*How to complete this task*: What lines in the listing include "give"? Return a copy of each.

Source material START

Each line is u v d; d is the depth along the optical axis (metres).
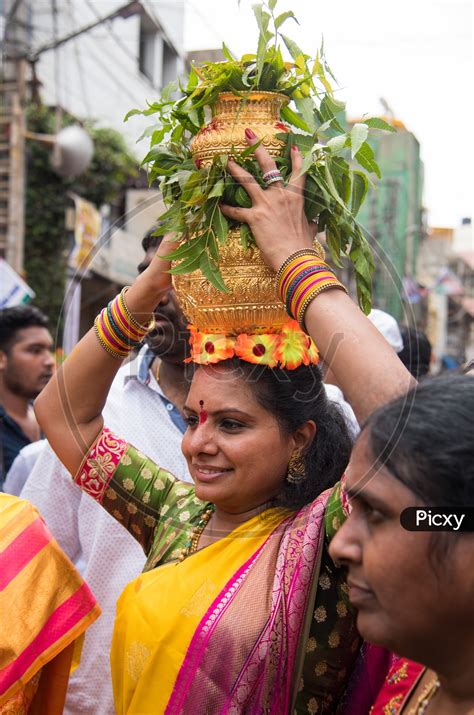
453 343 11.77
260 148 1.20
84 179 8.76
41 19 8.87
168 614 1.30
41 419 1.55
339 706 1.33
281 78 1.27
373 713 1.12
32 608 1.47
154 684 1.28
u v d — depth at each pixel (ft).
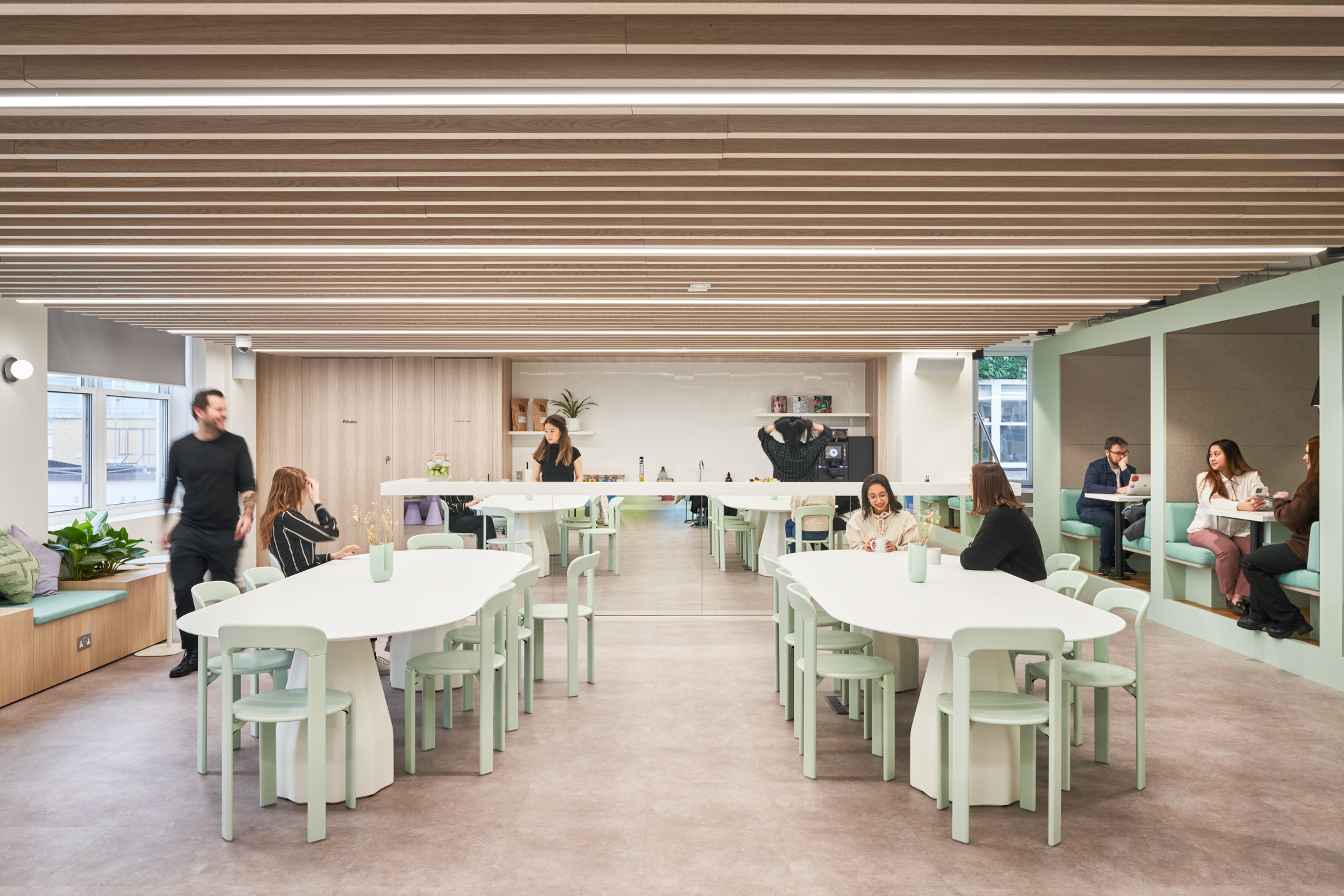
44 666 15.62
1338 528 15.61
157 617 19.10
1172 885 8.75
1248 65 8.73
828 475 36.73
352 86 8.82
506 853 9.50
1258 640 17.69
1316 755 12.39
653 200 12.67
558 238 14.82
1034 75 8.69
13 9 7.29
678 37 8.02
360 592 12.57
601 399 38.09
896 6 7.40
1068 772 11.16
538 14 7.85
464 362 35.22
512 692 13.50
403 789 11.28
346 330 25.91
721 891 8.68
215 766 12.09
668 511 21.63
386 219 13.94
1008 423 41.22
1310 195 12.87
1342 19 8.02
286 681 13.16
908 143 10.59
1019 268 17.66
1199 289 21.85
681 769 11.95
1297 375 22.93
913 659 15.70
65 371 24.17
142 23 7.85
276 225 13.98
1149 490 23.50
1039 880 8.85
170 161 11.09
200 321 24.07
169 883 8.86
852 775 11.75
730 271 17.69
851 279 18.66
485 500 21.81
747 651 18.48
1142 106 9.44
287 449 34.96
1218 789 11.20
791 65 8.64
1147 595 11.25
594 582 17.24
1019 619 10.55
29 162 11.04
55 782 11.50
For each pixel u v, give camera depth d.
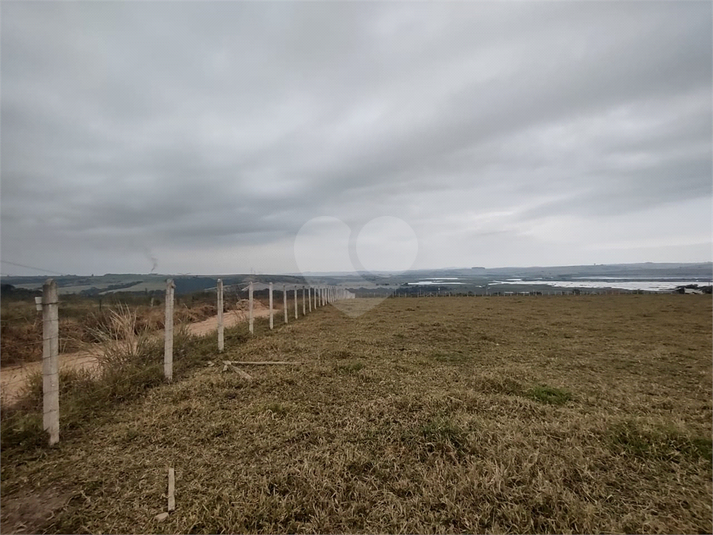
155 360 5.88
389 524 2.16
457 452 2.99
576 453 2.95
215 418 3.68
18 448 3.00
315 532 2.08
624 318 13.73
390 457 2.91
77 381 4.67
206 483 2.55
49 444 3.08
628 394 4.76
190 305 15.48
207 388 4.62
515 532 2.09
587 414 3.94
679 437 3.21
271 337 8.75
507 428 3.44
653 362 6.65
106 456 2.93
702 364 6.50
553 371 5.95
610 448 3.10
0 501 2.34
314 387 4.74
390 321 12.54
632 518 2.21
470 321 12.66
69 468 2.74
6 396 4.23
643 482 2.62
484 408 4.04
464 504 2.32
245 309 16.86
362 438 3.25
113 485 2.54
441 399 4.20
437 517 2.22
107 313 6.46
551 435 3.34
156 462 2.84
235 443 3.15
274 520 2.17
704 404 4.36
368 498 2.39
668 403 4.42
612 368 6.21
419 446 3.09
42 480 2.58
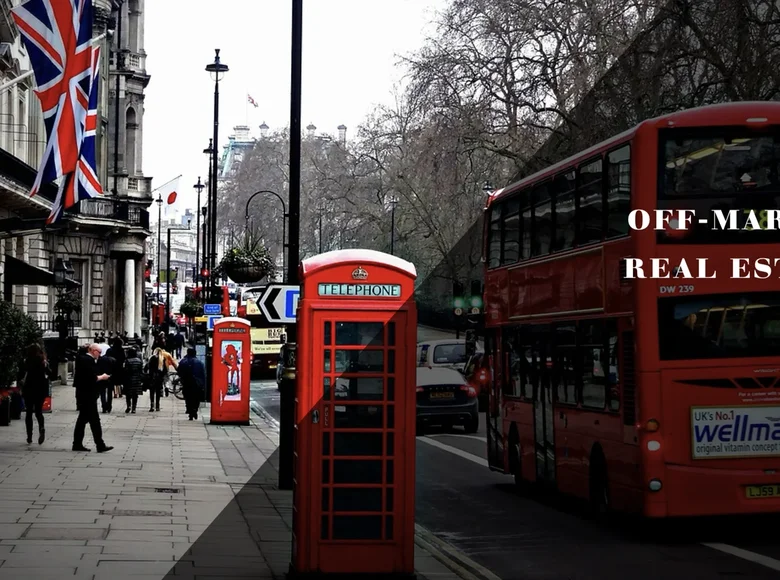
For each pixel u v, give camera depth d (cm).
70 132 2300
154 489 1670
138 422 3209
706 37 2995
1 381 2480
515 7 4394
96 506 1459
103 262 7038
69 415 3331
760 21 2845
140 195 7825
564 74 4238
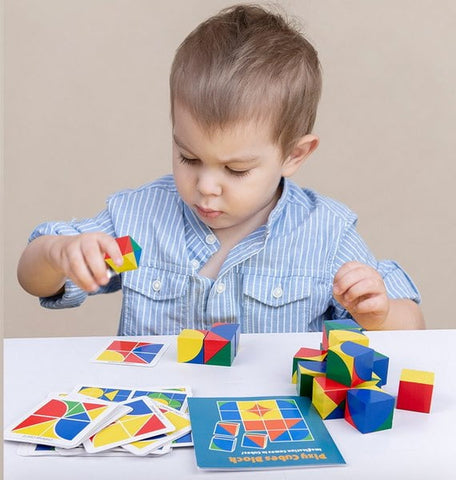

Source material END

*Solution to this problem*:
For each pixel u v, give camera depth d.
For each pixel u v, give camera depth d (cm).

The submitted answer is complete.